**TASK PROMPT**: Scan the material for the word "Left", then return every line where it appears.

--------

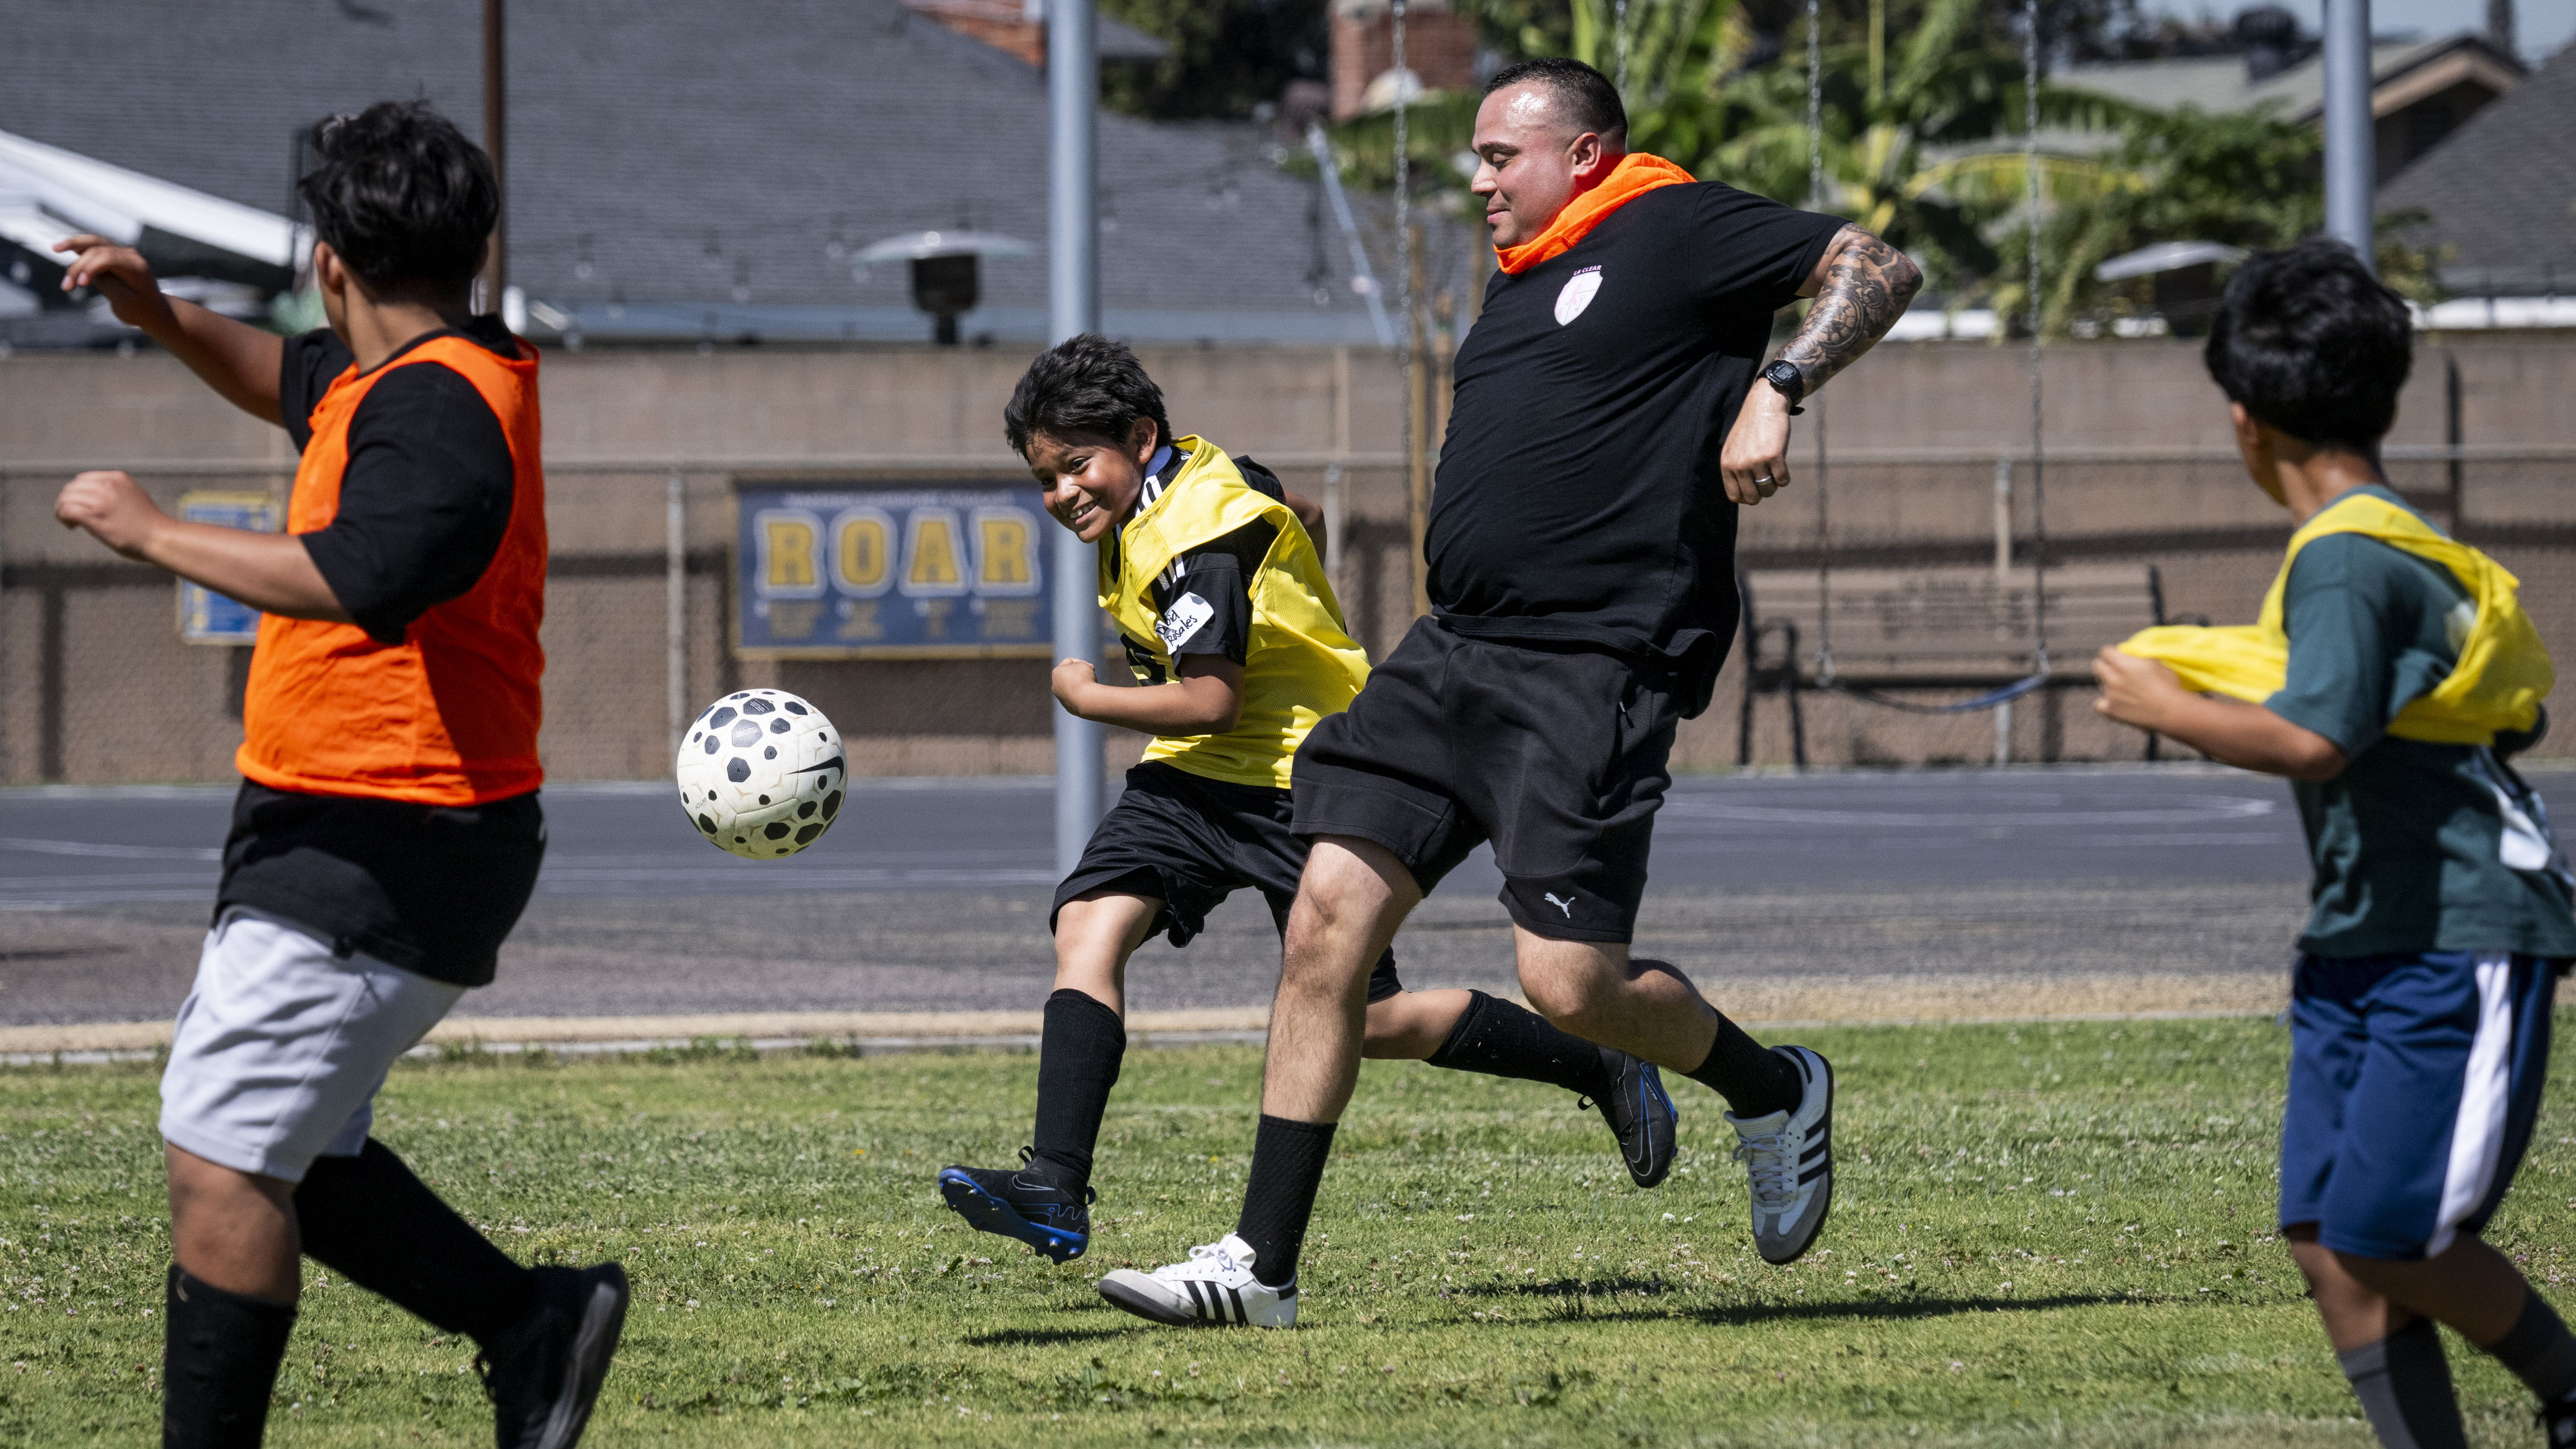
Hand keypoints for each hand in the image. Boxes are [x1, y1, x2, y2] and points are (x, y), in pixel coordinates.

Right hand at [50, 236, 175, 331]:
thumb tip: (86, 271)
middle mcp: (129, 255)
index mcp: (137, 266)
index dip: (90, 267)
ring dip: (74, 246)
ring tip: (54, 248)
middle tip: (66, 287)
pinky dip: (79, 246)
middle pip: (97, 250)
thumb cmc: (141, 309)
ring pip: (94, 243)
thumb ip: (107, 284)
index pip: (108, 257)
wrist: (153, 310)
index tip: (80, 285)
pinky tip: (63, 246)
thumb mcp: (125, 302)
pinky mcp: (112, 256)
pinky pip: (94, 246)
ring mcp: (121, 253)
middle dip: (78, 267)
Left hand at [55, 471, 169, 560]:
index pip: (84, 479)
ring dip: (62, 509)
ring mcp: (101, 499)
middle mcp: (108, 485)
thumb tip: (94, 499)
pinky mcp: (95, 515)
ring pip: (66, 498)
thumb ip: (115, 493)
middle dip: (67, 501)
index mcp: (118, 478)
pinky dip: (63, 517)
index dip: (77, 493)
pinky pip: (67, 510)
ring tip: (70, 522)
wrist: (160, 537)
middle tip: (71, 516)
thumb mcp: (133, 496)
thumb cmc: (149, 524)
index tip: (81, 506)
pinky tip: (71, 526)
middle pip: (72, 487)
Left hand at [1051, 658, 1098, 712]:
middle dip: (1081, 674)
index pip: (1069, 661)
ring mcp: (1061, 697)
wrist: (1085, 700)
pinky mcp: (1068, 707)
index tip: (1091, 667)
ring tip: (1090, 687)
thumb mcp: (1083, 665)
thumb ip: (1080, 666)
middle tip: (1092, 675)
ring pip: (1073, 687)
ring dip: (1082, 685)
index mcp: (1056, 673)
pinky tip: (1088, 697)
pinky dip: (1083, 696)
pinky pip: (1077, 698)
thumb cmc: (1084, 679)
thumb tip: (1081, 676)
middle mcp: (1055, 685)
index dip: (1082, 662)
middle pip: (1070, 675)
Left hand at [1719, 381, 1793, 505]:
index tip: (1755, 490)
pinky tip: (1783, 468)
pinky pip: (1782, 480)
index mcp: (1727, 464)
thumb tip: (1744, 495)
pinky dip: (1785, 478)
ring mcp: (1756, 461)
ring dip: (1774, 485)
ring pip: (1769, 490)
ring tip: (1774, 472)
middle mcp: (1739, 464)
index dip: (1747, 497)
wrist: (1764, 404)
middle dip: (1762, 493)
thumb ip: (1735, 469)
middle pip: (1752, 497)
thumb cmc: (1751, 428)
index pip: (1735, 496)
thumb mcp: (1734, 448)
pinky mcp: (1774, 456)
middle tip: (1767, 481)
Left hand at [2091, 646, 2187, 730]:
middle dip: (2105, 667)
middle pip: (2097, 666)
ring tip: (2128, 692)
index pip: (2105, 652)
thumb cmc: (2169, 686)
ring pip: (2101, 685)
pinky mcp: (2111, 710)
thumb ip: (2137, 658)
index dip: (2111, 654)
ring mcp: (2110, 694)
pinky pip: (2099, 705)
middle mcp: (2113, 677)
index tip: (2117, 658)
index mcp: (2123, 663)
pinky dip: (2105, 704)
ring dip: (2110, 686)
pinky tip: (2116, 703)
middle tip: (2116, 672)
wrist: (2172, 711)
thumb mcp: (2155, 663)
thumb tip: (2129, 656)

--------

**SOLVED PROBLEM**:
Left hand at [55, 471, 169, 560]:
Left hand at [1051, 658, 1098, 712]:
Left hand at [1719, 381, 1793, 505]:
Left hand at [2091, 646, 2187, 730]:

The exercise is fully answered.